::: Excerpt to read :::

Originally Posted by SunFlowerSeeds

Yes, original post by informal. Nice info that fit this thread. :toast:

Quote:

Originally Posted by Carfax

There's been alot of controversy about Core 2's 64-bit performance, and while I would go so far as to say that Core 2's 64-bit performance is fairly good and much better than the P4's, it's still not up to par with AMD's.

Also, it could be that AMD's 64-bit compilers are just much better than Intel's, or that the programs themselves were optimized for AMD64 alone seeing as AMD64 was the first x86-64 implementation, and not Em64T..

All in all, even if Core 2's 64-bit performance isn't as fast as AMD's, 64-bit won't be much of a factor in the mainstream for 3-4yrs..

Conroe can't make use of 64bit as well as the Athlons can = True.
Conroe runs 64 bit slower as was said here "it's still not up to par with AMD's." = Faulse. It's app and compiler dependent=P Note? There are 64bit apps that take a hit on Athlon64 as well. Every 64bit doesn't gain on A64. Fact, not my opinion.

Where Athlon64 can gain more performance, many MORE times than NOT, it was STILL SLOWER when it came to final results.

Example 64bit game in 64 bit Mode;
Conroe while going from 32bit 119 to 64bit 122 is a smaller increase than A64 going from 32bit 99 to 105 FPS, A64 was still slower. Or were AMD was beat by 37% in 32bit or now only 30% in 64bit mode during another app . Get it straight?

http://techreport.com/reviews/2006q3.../index.x?pg=13

Quote:

Originally Posted by TR

This one is another victory for the Core 2, but the contest is a little closer this time, with Athlon 64 processors taking second and fourth places.

Just because it is on some website, doesn't make it fact. Even this one could be wrong. 98% of this reviews was performed with WinXP Pro-64bit edition.

Now this;

Quote:

Originally Posted by SunFlowerSeeds

EM64T is indeed inferior as compared to AMD64. This make Conreo run slower on 64bit mode than 32bit mode.

Though the P4 still ended up slower, so far, it has shown the greatest gains from going to 64bit:)

::: Input material :::

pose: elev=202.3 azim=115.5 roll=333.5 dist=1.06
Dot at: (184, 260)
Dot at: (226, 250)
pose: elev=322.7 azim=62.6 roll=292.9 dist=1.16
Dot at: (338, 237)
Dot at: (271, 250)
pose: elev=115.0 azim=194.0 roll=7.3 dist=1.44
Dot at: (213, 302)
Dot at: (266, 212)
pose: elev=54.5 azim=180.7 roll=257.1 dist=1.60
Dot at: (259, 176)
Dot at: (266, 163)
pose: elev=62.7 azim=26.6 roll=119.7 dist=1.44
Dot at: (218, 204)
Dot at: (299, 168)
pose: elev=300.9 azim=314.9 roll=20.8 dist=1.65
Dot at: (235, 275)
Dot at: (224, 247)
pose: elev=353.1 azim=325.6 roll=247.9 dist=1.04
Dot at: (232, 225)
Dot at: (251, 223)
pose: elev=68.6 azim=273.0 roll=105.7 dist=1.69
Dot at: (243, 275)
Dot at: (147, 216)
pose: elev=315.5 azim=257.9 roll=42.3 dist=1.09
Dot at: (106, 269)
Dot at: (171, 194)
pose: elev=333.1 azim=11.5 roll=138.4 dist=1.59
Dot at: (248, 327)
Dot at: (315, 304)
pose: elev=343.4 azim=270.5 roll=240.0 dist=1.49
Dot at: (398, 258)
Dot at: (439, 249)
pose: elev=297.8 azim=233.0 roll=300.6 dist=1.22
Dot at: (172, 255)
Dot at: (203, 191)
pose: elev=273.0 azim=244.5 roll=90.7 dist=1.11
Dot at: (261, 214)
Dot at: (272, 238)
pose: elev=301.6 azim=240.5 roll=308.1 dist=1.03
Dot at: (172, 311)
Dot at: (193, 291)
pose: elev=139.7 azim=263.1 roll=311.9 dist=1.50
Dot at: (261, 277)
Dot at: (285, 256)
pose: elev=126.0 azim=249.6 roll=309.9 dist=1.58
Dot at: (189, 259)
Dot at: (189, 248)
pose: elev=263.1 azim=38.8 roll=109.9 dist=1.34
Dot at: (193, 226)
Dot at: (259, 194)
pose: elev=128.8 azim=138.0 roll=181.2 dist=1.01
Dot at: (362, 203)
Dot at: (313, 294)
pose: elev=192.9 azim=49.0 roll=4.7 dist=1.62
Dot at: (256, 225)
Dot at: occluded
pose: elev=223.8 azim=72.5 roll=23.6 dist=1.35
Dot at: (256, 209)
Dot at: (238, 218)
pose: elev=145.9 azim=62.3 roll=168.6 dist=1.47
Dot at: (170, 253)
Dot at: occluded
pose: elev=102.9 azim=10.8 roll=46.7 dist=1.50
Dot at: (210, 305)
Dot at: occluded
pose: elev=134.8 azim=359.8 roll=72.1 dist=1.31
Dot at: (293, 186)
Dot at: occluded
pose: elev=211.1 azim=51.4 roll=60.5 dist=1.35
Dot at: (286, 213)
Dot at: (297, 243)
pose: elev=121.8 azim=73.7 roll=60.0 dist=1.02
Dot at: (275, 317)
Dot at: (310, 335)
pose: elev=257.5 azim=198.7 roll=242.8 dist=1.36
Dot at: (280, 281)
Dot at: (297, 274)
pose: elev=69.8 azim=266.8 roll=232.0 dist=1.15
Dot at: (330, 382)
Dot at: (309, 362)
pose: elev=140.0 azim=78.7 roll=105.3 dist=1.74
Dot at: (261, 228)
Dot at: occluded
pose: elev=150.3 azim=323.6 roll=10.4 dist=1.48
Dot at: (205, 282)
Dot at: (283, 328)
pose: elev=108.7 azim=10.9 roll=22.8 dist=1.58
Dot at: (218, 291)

:::

--- Tasks for this exercise ---
**a.** Rewrite the listing as a numbered list, leaving out blank lines, from the line with "pose: elev=322.7 azim=62.6" up to and including the line with "Dot at: (299, 168)".
**b.** Continue the forum thread about Core 2 and Athlon 64 performance in 64-bit mode from where it stops.

--- Responses to the tasks ---
**a.**
1. pose: elev=322.7 azim=62.6 roll=292.9 dist=1.16
2. Dot at: (338, 237)
3. Dot at: (271, 250)
4. pose: elev=115.0 azim=194.0 roll=7.3 dist=1.44
5. Dot at: (213, 302)
6. Dot at: (266, 212)
7. pose: elev=54.5 azim=180.7 roll=257.1 dist=1.60
8. Dot at: (259, 176)
9. Dot at: (266, 163)
10. pose: elev=62.7 azim=26.6 roll=119.7 dist=1.44
11. Dot at: (218, 204)
12. Dot at: (299, 168)

**b.**
How do threads go from Conroe sees less of a gain or about only 2%, to Conroe runs slower using 64bit than 32bit? Conroe gained 2% lower than A64's 5% that still leaves it by a WIDE MARGIN margin slower!

Question; Do any of you guys have this software installed?
07-18-2006, 09:39 AM
fareastgq

this is a good thread, good point being made here. All we have to do is sit back and wait to see why there's such a gap in performance from 32 to 64. Could just be, intel, holding the chip back from further optimizations that they alrdy have, simply because they can, (it alrdy beats the competition currently, so why make it better than it has to be)...

Nevertheless, this is still a good thread when you look at the info it presents.
07-18-2006, 10:20 AM
dandragonrage

You know, just because Conroe doesn't gain as much in 64-bit doesn't mean EM64T is flawed. It means Conroe isn't as optimized for 64-bit.
07-18-2006, 10:31 AM
Mako88

Mountain out of a molehill.
07-18-2006, 10:32 AM
Turtle 1

Isn't woodcrest a little differant than Conroe. Yes I know that its merom based but I thought I read that there were special optimazations for woodcrest. It would be interesting to compare Conroe to woodcrest in 64 bit apps.
07-18-2006, 11:57 AM
Donnie27

Quote:

Originally Posted by dandragonrage

You know, just because Conroe doesn't gain as much in 64-bit doesn't mean EM64T is flawed. It means Conroe isn't as optimized for 64-bit.

Right!
07-18-2006, 12:51 PM
Carfax

Quote:

Originally Posted by dum

troll

I think your screename suits you very well... It would suit you even better however, if you added a "d" to the end :banana:
07-18-2006, 12:53 PM
`odin

Quote:

Originally Posted by AndrewZorn

yeah, if you want to be 'fair', its highest vs highest

but if youre bragging, its lowest vs highest, hahahaha
cant wait for my connie

fair? nothing is fair in this world :)
07-18-2006, 12:55 PM
Carfax

Quote:

Originally Posted by thecoldanddark

read the title, sheash.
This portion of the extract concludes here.